LUCE SU VIBO | I Mancuso “utili” per la carriera
Ma perché i due funzionari della polizia avrebbero ceduto alle pressioni di quello che gli inquirenti definiscono il “consigliori” del clan Mancuso? Una domanda a cui probabilmente solo i diretti pro…

Ma perché i due funzionari della polizia avrebbero ceduto alle pressioni di quello che gli inquirenti definiscono il “consigliori” del clan Mancuso? Una domanda a cui probabilmente solo i diretti protagonisti della vicenda potrebbero dare una risposta. Un`ipotesi, però, l`avanza anche il gip Abigail Mellace: «Appare oltremodo difficile stabilire le motivazioni di questo comportamento, verosimilmente ravvisabili nella tentazione di poter usufruire dei collegamenti politici che i Mancuso possedevano e che sono emersi nel corso delle investigazioni a fini di carriera». È ben noto, infatti, il grado di infiltrazione del potente clan di Limbadi nel tessuto istituzionale non solo calabrese. La stessa commissione parlamentare Antimafia ha avuto modo di sottolineare come il clan «ha una forte proiezione nazionale e internazionale per la debolezza del personale politico locale che ha chiesto i voti ai Mancuso o con gli stessi ha rapporti di collusione che durano da molto tempo».
«Ma ciò, come vale per tutti i motivi che inducono a delinquere – prosegue il gip – appare di nessuna rilevanza. Grava sui due funzionari la vera e propria abdicazione dello Stato in un territorio ad alta densità criminale, riversatasi sui cittadini, esposti al potere di assoggettamento di una delle più potenti cosche del distretto». Per il gip, infatti, «il contributo effettivamente prestato dai due funzionari al sodalizio mafioso oggetto di indagine appare di immediata evidenza.
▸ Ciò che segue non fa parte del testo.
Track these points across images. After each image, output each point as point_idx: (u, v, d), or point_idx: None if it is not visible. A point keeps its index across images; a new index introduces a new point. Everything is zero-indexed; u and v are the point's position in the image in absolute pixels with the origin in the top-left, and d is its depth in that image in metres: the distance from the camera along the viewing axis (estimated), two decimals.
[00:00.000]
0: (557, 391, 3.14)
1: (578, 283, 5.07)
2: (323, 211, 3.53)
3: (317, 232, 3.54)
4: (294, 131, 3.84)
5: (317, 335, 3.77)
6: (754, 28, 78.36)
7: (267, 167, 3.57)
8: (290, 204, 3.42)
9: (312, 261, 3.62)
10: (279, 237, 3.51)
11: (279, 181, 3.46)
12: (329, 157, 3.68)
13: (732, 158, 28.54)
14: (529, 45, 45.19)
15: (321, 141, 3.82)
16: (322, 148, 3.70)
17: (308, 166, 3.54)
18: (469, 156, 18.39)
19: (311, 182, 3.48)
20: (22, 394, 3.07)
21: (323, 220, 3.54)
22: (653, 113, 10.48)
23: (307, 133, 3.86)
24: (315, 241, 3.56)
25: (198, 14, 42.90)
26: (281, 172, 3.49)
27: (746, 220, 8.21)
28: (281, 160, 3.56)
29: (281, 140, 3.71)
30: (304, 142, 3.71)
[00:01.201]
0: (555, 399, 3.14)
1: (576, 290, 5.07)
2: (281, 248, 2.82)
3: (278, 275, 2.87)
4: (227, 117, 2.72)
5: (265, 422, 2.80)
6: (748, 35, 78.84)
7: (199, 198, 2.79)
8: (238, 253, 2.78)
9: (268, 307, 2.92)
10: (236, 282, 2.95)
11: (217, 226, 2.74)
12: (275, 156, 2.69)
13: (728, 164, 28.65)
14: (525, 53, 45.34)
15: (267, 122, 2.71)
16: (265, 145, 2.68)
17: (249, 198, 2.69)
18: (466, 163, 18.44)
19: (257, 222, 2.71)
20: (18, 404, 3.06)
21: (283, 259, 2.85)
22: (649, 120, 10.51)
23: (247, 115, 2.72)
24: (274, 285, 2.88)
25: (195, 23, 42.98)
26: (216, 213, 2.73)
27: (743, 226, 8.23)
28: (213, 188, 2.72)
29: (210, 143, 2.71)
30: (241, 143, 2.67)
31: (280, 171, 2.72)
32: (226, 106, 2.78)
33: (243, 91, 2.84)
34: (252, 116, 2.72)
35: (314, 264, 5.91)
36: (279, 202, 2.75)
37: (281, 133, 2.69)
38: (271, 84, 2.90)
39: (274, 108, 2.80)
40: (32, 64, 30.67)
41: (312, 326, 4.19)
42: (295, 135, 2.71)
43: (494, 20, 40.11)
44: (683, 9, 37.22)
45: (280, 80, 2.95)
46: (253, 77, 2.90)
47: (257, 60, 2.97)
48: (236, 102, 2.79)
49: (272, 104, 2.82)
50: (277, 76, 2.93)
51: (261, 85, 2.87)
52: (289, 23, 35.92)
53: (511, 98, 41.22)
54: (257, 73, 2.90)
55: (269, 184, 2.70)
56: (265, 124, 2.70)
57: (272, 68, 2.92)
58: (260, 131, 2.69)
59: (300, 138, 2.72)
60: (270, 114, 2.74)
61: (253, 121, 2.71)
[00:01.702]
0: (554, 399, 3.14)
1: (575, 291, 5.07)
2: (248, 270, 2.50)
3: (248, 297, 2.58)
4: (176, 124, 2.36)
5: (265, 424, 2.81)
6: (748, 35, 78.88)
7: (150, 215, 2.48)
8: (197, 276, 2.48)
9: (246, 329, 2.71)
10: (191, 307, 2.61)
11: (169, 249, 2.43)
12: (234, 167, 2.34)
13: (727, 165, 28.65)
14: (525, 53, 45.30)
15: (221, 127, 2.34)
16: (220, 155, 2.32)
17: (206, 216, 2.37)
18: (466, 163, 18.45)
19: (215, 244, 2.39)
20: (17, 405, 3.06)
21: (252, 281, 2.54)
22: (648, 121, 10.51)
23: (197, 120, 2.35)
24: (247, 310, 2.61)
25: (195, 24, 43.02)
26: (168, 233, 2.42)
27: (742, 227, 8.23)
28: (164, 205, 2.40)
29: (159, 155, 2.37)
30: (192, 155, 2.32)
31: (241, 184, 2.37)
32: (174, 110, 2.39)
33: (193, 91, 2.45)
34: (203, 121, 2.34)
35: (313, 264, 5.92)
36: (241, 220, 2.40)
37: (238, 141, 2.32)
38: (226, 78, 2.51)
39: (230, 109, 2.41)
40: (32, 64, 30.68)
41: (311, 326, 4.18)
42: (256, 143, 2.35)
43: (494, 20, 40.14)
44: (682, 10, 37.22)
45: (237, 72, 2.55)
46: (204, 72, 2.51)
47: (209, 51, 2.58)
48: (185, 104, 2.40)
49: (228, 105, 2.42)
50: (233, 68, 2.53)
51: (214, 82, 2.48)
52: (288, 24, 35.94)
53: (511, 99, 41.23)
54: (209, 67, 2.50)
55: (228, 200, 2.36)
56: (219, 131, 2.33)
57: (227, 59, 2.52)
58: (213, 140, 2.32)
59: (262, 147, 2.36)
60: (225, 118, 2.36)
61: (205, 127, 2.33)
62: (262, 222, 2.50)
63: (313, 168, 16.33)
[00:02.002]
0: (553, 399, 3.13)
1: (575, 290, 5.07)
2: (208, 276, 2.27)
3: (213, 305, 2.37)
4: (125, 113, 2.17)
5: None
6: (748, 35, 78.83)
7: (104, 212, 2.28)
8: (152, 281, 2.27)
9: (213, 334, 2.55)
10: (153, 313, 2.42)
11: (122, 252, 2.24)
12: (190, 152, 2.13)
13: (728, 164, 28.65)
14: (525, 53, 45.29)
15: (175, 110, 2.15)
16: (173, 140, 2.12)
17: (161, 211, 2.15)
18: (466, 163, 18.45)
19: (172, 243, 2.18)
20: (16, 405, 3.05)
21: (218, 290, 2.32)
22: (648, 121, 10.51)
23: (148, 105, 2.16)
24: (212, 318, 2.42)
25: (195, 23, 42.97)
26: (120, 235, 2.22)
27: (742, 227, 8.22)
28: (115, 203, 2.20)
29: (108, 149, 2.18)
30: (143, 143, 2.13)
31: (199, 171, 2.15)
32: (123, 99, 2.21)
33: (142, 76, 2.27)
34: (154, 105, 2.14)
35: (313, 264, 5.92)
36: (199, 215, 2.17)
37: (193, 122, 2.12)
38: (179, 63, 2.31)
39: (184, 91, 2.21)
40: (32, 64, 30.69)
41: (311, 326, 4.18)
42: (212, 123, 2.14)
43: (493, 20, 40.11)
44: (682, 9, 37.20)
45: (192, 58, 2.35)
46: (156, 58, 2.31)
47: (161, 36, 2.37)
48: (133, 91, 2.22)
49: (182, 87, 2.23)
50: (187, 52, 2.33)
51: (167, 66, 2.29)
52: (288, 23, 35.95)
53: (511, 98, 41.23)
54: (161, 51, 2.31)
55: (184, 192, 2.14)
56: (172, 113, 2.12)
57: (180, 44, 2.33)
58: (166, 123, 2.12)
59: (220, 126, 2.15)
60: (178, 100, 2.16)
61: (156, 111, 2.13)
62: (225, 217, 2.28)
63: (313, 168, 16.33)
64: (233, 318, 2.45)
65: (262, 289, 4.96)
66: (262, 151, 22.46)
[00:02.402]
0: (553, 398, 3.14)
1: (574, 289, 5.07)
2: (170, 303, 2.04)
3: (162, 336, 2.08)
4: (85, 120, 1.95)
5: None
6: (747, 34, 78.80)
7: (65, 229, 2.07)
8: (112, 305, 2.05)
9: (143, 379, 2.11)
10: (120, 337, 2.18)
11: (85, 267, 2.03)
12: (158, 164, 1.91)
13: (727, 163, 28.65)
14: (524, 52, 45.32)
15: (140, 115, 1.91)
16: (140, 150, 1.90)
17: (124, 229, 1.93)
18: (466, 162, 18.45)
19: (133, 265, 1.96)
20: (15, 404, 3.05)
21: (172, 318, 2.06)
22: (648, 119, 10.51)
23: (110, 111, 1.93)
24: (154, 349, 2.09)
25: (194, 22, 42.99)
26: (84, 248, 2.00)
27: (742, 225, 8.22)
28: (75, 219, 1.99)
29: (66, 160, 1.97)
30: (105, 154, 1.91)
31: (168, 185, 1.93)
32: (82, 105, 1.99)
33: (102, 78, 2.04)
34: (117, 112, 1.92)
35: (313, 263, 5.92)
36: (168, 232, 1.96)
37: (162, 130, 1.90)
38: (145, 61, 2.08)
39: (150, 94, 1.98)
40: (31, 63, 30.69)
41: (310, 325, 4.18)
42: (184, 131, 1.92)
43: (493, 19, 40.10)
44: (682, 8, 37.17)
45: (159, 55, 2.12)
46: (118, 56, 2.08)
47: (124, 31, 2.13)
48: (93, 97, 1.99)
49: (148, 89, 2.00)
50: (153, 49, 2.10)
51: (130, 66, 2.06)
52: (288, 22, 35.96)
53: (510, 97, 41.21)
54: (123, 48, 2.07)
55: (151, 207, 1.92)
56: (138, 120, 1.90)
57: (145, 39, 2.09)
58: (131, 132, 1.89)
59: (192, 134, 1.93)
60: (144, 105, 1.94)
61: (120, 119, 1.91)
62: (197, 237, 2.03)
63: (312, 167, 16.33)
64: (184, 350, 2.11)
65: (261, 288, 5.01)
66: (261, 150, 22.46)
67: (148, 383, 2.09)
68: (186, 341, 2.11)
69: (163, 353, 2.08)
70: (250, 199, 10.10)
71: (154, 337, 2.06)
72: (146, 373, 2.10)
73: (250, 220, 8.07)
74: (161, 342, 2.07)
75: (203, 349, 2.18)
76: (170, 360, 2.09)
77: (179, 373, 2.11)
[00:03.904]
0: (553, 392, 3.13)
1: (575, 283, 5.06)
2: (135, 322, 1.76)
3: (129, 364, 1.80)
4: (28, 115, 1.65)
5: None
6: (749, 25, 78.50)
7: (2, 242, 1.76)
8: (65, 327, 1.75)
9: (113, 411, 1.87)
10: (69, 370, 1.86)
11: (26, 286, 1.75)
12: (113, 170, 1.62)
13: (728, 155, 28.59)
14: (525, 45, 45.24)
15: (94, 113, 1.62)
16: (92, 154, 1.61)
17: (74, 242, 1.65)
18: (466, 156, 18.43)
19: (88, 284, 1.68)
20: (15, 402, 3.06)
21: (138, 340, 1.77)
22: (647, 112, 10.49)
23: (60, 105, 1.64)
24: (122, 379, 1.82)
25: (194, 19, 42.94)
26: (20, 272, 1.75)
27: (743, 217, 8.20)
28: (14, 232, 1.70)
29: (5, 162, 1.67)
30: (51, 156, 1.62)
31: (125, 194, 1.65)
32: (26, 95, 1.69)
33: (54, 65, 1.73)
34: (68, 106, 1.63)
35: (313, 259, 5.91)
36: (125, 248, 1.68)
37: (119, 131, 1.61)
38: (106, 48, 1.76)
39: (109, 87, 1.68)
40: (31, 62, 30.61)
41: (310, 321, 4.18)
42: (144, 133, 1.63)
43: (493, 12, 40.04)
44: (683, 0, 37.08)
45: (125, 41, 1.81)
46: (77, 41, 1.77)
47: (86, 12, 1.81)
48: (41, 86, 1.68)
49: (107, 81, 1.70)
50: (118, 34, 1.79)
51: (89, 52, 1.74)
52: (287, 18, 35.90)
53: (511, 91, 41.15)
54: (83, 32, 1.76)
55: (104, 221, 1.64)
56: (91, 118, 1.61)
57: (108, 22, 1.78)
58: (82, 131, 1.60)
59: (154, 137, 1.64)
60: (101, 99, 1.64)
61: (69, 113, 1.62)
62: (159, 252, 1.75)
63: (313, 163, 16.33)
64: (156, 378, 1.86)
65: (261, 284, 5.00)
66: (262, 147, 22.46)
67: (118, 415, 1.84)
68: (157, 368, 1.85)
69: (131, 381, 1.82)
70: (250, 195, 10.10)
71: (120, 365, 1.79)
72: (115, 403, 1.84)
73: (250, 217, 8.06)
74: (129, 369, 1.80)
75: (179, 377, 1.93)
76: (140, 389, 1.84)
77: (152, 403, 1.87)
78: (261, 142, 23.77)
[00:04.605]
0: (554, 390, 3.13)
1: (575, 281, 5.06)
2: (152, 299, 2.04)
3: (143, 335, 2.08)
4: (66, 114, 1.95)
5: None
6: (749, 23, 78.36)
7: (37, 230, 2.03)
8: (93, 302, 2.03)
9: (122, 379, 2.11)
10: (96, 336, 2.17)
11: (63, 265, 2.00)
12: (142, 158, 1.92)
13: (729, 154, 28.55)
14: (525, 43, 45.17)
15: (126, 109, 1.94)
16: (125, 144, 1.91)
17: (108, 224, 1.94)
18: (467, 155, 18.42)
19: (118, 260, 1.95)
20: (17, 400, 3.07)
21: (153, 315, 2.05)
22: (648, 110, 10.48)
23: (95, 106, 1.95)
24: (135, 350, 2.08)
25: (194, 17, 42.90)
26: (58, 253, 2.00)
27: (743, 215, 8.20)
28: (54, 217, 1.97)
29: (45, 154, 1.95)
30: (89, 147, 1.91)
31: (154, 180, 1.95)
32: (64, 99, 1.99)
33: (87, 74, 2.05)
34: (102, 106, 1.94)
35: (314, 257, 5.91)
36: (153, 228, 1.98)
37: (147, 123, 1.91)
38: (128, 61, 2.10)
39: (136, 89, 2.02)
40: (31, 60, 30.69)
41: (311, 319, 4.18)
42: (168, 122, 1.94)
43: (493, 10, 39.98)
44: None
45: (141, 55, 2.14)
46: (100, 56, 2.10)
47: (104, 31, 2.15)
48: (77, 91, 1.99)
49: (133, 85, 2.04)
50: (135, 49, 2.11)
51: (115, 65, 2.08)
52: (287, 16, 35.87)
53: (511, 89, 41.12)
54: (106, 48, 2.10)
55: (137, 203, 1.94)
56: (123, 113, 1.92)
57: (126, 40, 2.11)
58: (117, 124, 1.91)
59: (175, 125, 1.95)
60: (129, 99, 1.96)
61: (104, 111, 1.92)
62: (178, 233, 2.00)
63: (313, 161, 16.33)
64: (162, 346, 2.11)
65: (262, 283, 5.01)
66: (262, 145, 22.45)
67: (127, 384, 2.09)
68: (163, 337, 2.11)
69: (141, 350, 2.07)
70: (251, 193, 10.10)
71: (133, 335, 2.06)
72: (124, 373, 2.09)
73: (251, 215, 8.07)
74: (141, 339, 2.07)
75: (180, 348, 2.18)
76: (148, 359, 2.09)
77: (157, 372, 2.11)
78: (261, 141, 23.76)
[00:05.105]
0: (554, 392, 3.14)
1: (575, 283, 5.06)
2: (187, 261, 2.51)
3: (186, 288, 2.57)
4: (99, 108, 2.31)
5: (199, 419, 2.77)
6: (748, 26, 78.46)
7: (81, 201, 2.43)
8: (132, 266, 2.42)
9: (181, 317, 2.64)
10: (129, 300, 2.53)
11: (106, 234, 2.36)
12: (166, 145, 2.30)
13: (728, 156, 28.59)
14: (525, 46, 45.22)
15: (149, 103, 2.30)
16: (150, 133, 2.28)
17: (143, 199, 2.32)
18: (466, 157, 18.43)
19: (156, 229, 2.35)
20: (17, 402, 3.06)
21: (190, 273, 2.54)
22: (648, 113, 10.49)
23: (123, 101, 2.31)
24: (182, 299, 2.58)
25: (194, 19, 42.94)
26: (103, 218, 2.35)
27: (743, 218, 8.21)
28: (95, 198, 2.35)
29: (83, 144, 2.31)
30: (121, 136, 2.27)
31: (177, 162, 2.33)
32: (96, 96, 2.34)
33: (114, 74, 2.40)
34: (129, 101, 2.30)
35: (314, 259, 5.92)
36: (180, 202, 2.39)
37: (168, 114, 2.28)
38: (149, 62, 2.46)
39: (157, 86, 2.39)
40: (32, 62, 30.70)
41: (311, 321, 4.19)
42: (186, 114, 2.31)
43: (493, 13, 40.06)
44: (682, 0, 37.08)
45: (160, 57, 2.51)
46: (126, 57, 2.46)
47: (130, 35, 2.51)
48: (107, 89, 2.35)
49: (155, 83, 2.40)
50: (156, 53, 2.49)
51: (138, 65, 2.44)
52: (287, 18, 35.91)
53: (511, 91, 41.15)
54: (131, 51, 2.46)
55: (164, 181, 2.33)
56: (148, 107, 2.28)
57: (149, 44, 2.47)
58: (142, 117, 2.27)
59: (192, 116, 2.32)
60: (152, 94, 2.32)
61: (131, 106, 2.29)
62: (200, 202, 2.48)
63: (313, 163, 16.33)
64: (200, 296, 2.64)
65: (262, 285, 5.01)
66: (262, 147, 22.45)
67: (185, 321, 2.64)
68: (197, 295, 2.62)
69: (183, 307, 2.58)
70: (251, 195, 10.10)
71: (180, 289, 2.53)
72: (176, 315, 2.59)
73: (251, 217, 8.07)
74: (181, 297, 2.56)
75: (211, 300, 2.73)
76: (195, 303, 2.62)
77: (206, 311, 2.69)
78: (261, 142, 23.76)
Essi – prosegue – si sono astenuti, durante l`intero arco di loro permanenza a Vibo, ma in termini assoluti a far data dal giugno 2009, dallo svolgere qualsivoglia attività sulla cosca più potente della provincia ove prestavano servizio (paradigmatico appare il fatto della mancata ripetizione di controlli tesi a verificare il rispetto da parte di Pantaleone Mancuso classe 1947 degli obblighi connessi alla sorveglianza speciale dopo il 12 giugno 2008, motivato dal terrore di doverlo nuovamente denunciare e magari arrestare), nonostante le direttive ricevute dalla dirigenza della Dda di Catanzaro; hanno omesso di trasmettere alla autorità giudiziaria competente addirittura segnalazioni dalle quali potessero trarsi elementi utili alla impostazione di indagini (anche di contenuto patrimoniale) nei confronti di esponenti della famiglia di Limbadi; hanno consapevolmente indirizzato l`intera attività investigativa della squadra mobile di Vibo nei confronti delle cosche avverse a quella dei Mancuso (in particolare dei cosiddetti “Piscopisani”), allo scopo di rafforzare quest`ultima attraverso l`eliminazione dei suoi rivali, hanno rivelato al difensore di uno dei capi della cosca importanti dettagli riguardanti attività investigative. Non appare di alcun rilievo il fatto che essi abbiano agito, come risulta dalle parole di Rodonò, per amicizia e per dovere gerarchico (questa confessione, piuttosto, costituisce la più eclatante dimostrazione della consapevolezza, da parte dei due funzionari, del loro agire e dei fini dagli stessi perseguiti), trattandosi di pubblici ufficiali che avrebbero avuto il dovere di sottrarsi a richieste criminose provenienti dai loro superiori o da non meglio precisati amici».